Census Bureau data indicate that 744 firms in this industry operated 
for the entire year. Of that number, 657 firms had revenue of less than 
$25 million per year. Based on this data we estimate that the majority 
of television broadcasters are small entities under the SBA small 
business size standard.
    As of March 31, 2025, there were 1,384 licensed commercial 
television stations. Of this total, 1,307 stations (or 94.4%) had 
revenues of $47 million or less in 2023, according to Commission staff 
review of the BIA Kelsey Inc. Media Access Pro Television Database 
(BIA) on April 4, 2025, and therefore these licensees qualify as small 
entities under the SBA definition. In addition, the Commission 
estimates as of March 31, 2025, there were 383 licensed noncommercial 
educational (NCE) television stations, 383 Class A TV stations, 1,786 
LPTV stations and 3,099 TV translator stations.

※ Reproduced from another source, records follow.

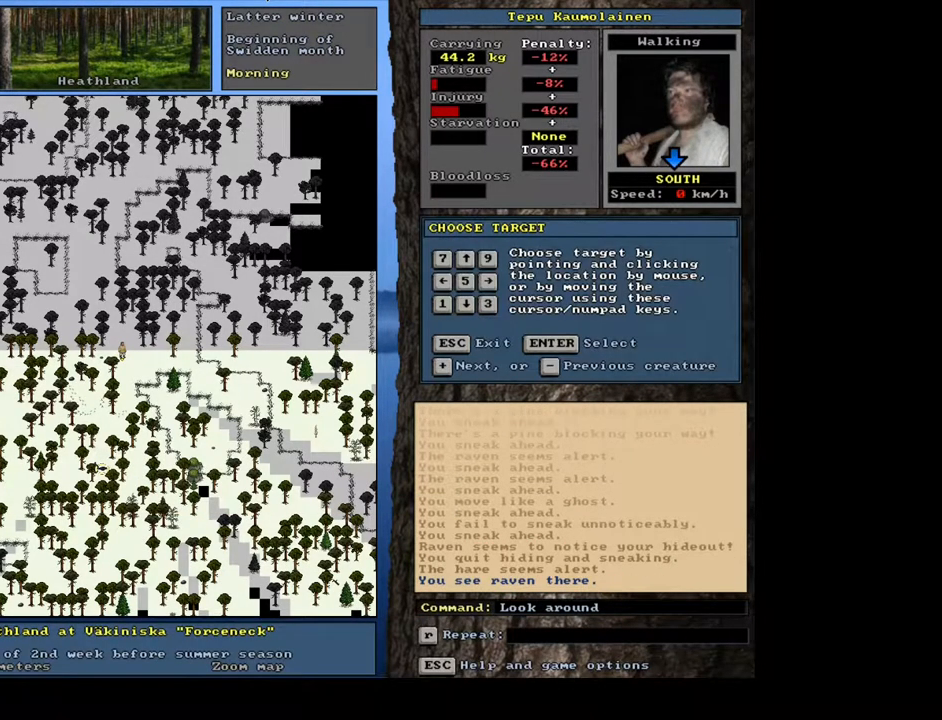
{"keys": ["return"], "mouse": [], "events": [[33, "equals", "down"], [133, "equals", "up"], [217, "shift_l", "up"], [467, "return", "down"]]}
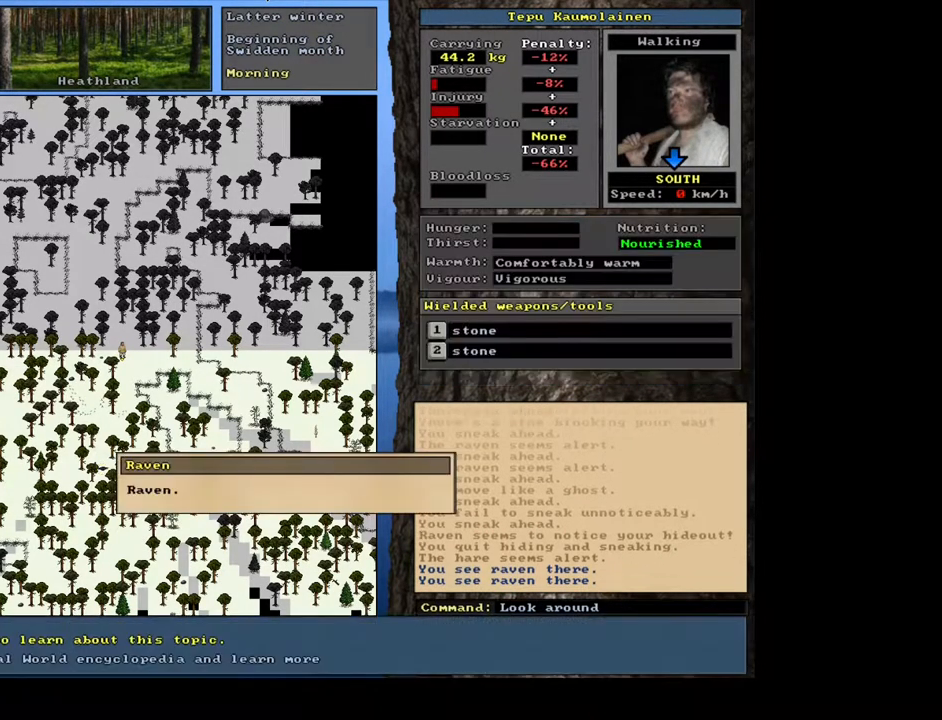
{"keys": [], "mouse": [], "events": [[33, "return", "up"], [383, "escape", "down"], [450, "escape", "up"]]}
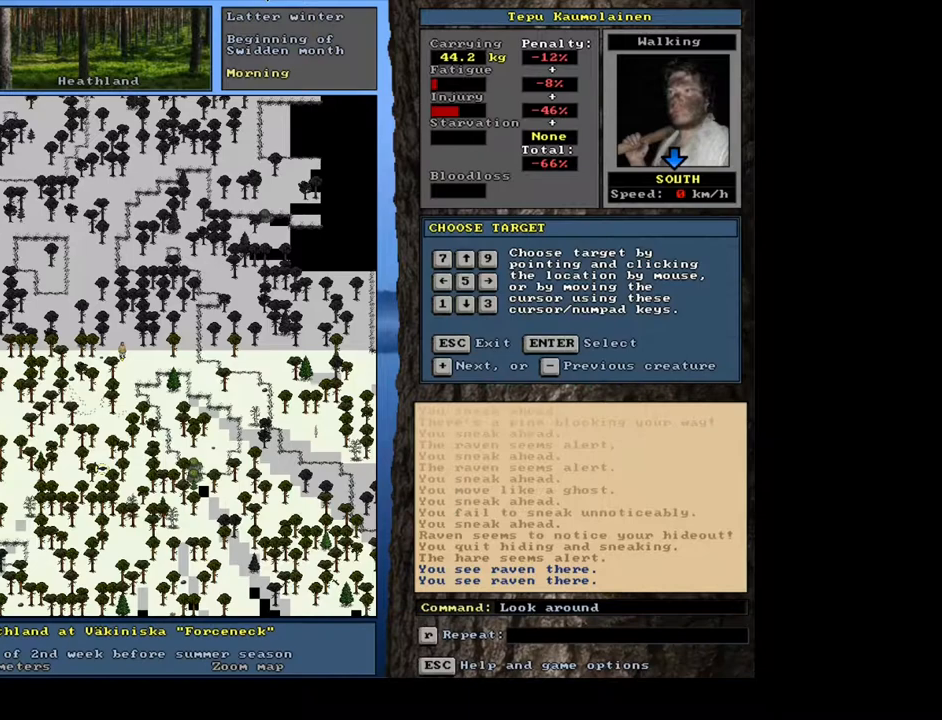
{"keys": [], "mouse": [], "events": [[83, "shift_l", "down"], [150, "equals", "down"], [283, "equals", "up"], [450, "shift_l", "up"]]}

The Commission, 
however, does not compile and otherwise does not have access to 
financial information for these television broadcast stations that 
would permit it to determine how many of these stations qualify as 
small entities under the SBA small business size standard. 
Nevertheless, given the SBA's large annual receipts threshold for this 
industry and the nature of these television station licensees, we 
presume that all of these entities qualify as small entities under the 
above SBA small business size standard.
    Uncrewed Aircraft Radio Equipment Manufacturers. Neither the SBA 
nor the Commission have developed a small business size standard 
specifically applicable to uncrewed aircraft radio equipment 
manufacturers. Radio and Television Broadcasting and Wireless 
Communications Equipment Manufacturing is the closest industry with a 
SBA small business size standard. The SBA small business size standard 
for this industry classifies businesses having 1,250 employees or less 
as small. U.S. Census Bureau data for 2017 show that there were 656 
firms in this industry that operated for the entire year. Of this 
number, 624 firms had fewer than 250 employees. In addition, the SBA 
provides a size standard for the Aircraft Manufacturing industry which 
includes the manufacture of uncrewed and robotic aircraft. The SBA 
small business size standard for this industry classifies businesses 
having 1,500 employees or less as small. U.S. Census Bureau data for 
2017 show that there were 254 firms in this industry that operated for 
the entire year. Of this number, 227 firms had fewer than 250 
employees. Based on this data, we conclude that a majority of 
manufacturers in this industry are small.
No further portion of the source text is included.